Kaitlyn Dunnett/Kathy Lynn Emerson: As it happens, aside from copies of my own newest (Clause & Effect and an advance reading copy of A View to a Kilt) to two sets of relatives on my husband’s side of the family, I don’t think I’m giving any books this Christmas. Usually I do. I had hits two years running with our great niece, first with Lea Wait’s Pizza to Die For when she was 14 and then with Michelle Obama’s Becoming last year. Our nephew’s wife also got a book. Since she and said nephew were really into the television series based on it, I gave her a copy of Shirley Jackson’s original The Haunting of Hill House. Now it’s still two weeks short of Christmas, so things may change, but at the moment the closest to a book I’m giving is the Game of Thrones edition of Monopoly to that same nephew and his wife. Maybe I’ll do better next year.
Jen Blood: In an effort to do more handmade gifts for the holidays, I’m actually making books this year rather than buying… I’m in the process of hand binding a grimoire for my older niece, and have a naturalist’s diary and supply kit that I’m making for the younger of the two. This month’s post here at Maine Crime Writers will be all about the process, including many shots of the chaos my studio is currently in.
Sandra Neily: I’m with Jen, but with a digital twist. I’m giving sturdy board books to grandchildren. I collect family pics and write the text. This site assembles sturdy books with lots of creative tools that I use. https://pinholepress.com/c/custom-board-books-for-kids
And I am regifting The Hidden Life of Trees to my great friend/editor Kyle … as soon as I re-read a few chapters. Who knew trees could repel predators and assaults (sometimes), care for wounded family nearby, and figure out spring before we do? Here’s some lines and I linked to an article as well:
“If we want to use forests as a weapon in the fight against climate change, then we must allow them to grow old, which is exactly what large conservation groups are asking us to do.”
“Forest air is the epitome of healthy air.
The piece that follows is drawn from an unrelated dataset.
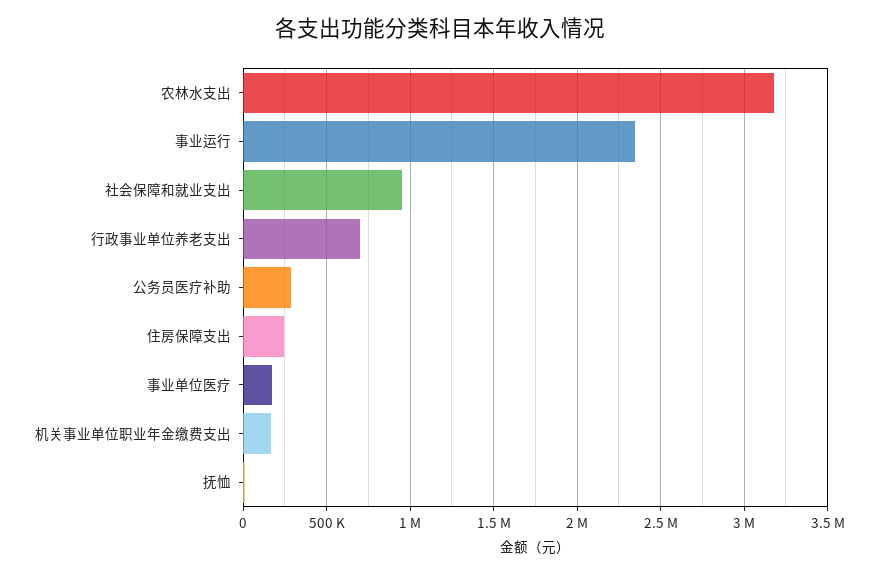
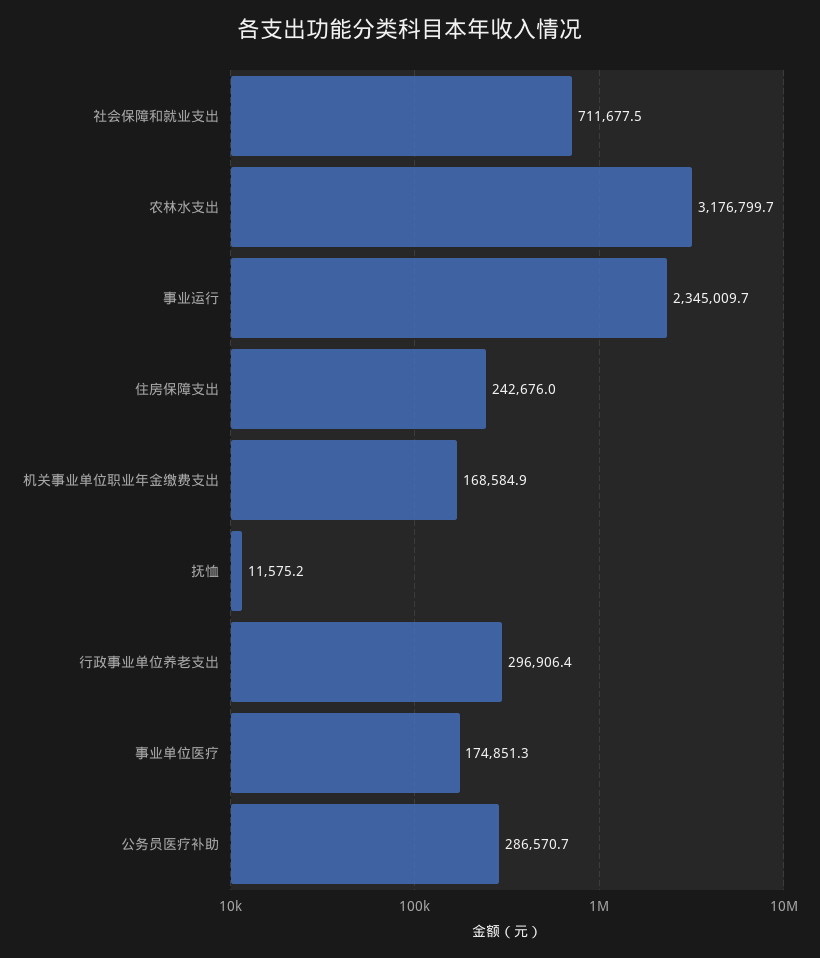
社会保障和就业支出: 950000 -> 711677.5
行政事业单位养老支出: 700000 -> 296906.4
People who want to take a deep breath of fresh air or engage in physical activity in a particularly agreeable atmosphere step out into the forest. There’s every reason to do so. The air truly is considerably cleaner under the trees, because the trees act as huge air filters. Their leaves and needles hang in a steady breeze, catching large and small particles as they float by. Per year and square mile this can amount to 20,000 tons of material.”
“There are more life forms in a handful of forest soil than there are people on the planet.”